The Problem - Static service discovery just can't cut it at scale
Last year we built and went online with an infrastructure management system whereby all services had logical names in each environment and developers configured their services to talk to each other. The entire system was, however, completely static. Everything was derived from a single source of truth (a CMDB) which engineers had to edit by hand. Editing was very easy and Puppet-based automation took care of the rest, but the fact that it was not dynamic turned out to be a bottleneck as our software landscape grew.
Want to add another instance of service X to the load balancer? Fire up the CMDB app. Want to change the hostname for a particular service? Well, that means re-provisioning a bunch of VM's from scratch and changing all the properties that reference the old hostname across the testing, acceptance, staging and production environments. Static service registration served its purpose, but bol.com needed a dynamic solution.
It just wasn't dynamic enough. What we really wanted was for services to be able to find each other on the fly, irrespective of what hosts the services were running on. In short, we needed service discovery.
Provided that your services support it, not having to know exactly what host a service is running on means that you can scale and move instances in case of failure. Achieving this portability with VM's is feasible (as Netflix proved on AWS using tools like Aminator) but we chose to go with a container-based solution.
The recent rise of Docker has made us question if we really need a full VM to isolate workloads. Having containers running single processes as our unit of deployment, instead of a VM with an entire OS stack (and all the necessary tooling) was very appealing. It makes our deployment process more lightweight, allows developers to easily run production versions of apps on their laptop, decreases deployment time and can significantly boost the utilization of production servers. In addition, the layered Docker image format and registry provide a very efficient and easy distribution mechanism for container images.

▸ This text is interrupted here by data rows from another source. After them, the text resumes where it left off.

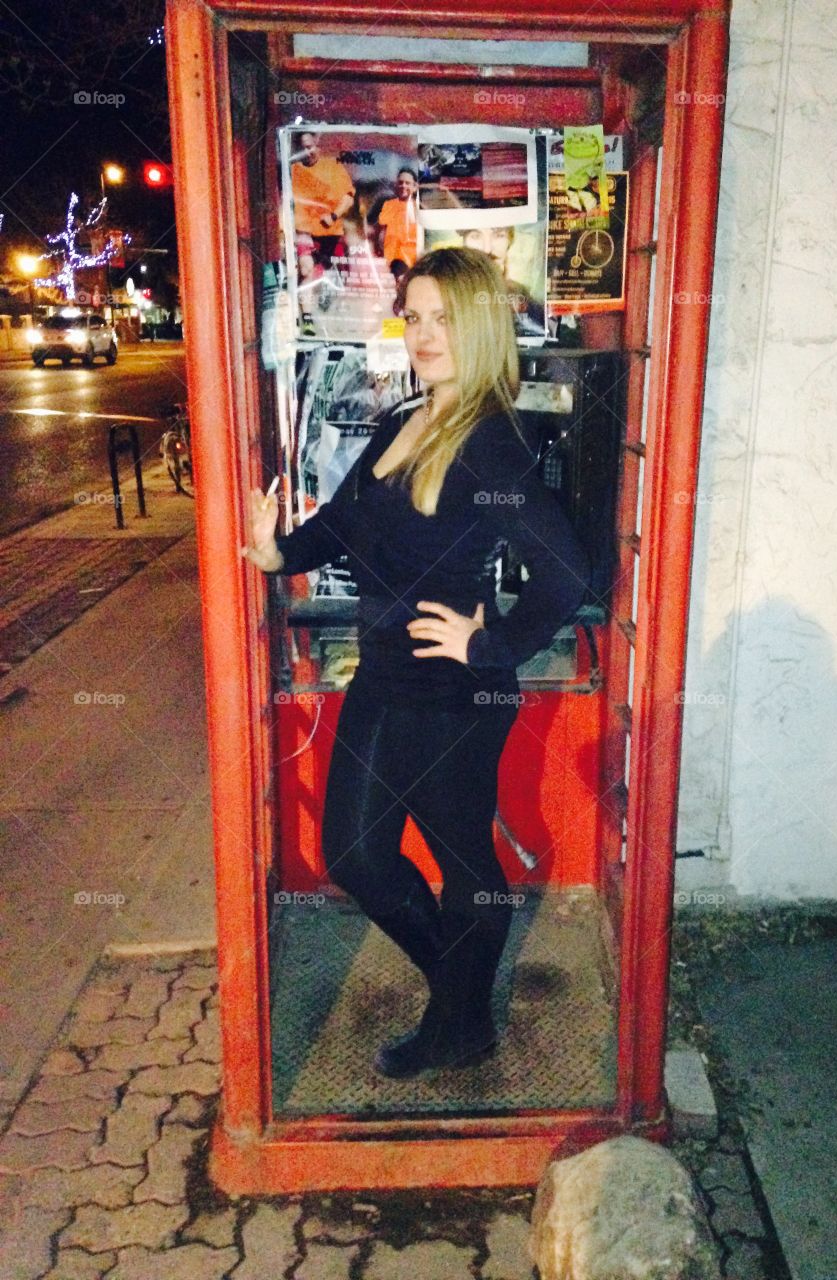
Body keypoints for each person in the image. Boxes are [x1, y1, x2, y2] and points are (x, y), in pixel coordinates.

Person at [242, 247, 590, 1079]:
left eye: (443, 318)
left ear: (478, 326)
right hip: (387, 676)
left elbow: (569, 571)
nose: (425, 334)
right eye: (415, 316)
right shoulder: (407, 419)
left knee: (465, 859)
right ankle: (461, 993)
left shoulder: (491, 442)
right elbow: (348, 520)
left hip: (455, 691)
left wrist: (492, 643)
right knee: (356, 856)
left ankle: (460, 1020)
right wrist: (276, 554)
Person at [291, 132, 356, 331]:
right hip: (304, 230)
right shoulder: (293, 170)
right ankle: (308, 321)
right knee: (306, 269)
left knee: (330, 273)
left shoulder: (333, 166)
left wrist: (334, 216)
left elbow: (348, 198)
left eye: (310, 146)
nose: (307, 151)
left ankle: (330, 301)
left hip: (331, 232)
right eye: (302, 148)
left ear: (317, 145)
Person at [375, 167, 419, 278]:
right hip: (391, 259)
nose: (403, 186)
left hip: (412, 261)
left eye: (407, 183)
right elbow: (380, 229)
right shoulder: (388, 204)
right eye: (400, 183)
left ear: (415, 187)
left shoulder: (419, 207)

Consul is necessary to orchestrate Docker containers at scale
Containers alone however don't provide all of the aforementioned benefits. We needed some kind of orchestration software to decide which containers would be run where and when. As the basis for our new platform we initially looked at using Kubernetes or Fleet but eventually chose to go with Marathon running on top of Mesos. We liked Mesos because it is a battle hardened, proven cluster manager that really delivers on its promise of essentially turning your data center into one big computer. We chose Marathon as a task runner on top Mesos because it has a solid API that our internal tools can talk to.
Now that our services could be run on our cluster we needed service discovery. We first considered rolling our own on top of etcd or Zookeeper before discovering that Consul is easy to get running, provides a simple REST API that speaks human-readable JSON, supports ACLs, and, as a pleasant extra, it actually has a nice GUI.
Furthermore, the DNS-based discovery feature seemed like a nice way to let legacy applications integrate with the new system. Consul's distributed key-value store and health checking were also features that we envisioned using. Finally, Consul seemed to be gaining wide adoption and has the support of a rapidly growing community. We were confident that this wasn't a tool that would turn into abandonware anytime soon.
How is Consul actually being used at bol.com?
We are currently using Consul for service discovery within Mayfly, our user-story based development platform. Because the platform is under heavy development and has an explicit mandate to use emerging technologies, Mayfly was the ideal place within our organization to try out something like Consul. The 6 services that constitute Mayfly were the first to be "Consul-enabled". Currently we're only using two of Consul's features; service discovery and simple health checks.
We've built an extension to Backspin, our in-house web services framework, that lets services register themselves with Consul and then find each other in a completely dynamic way.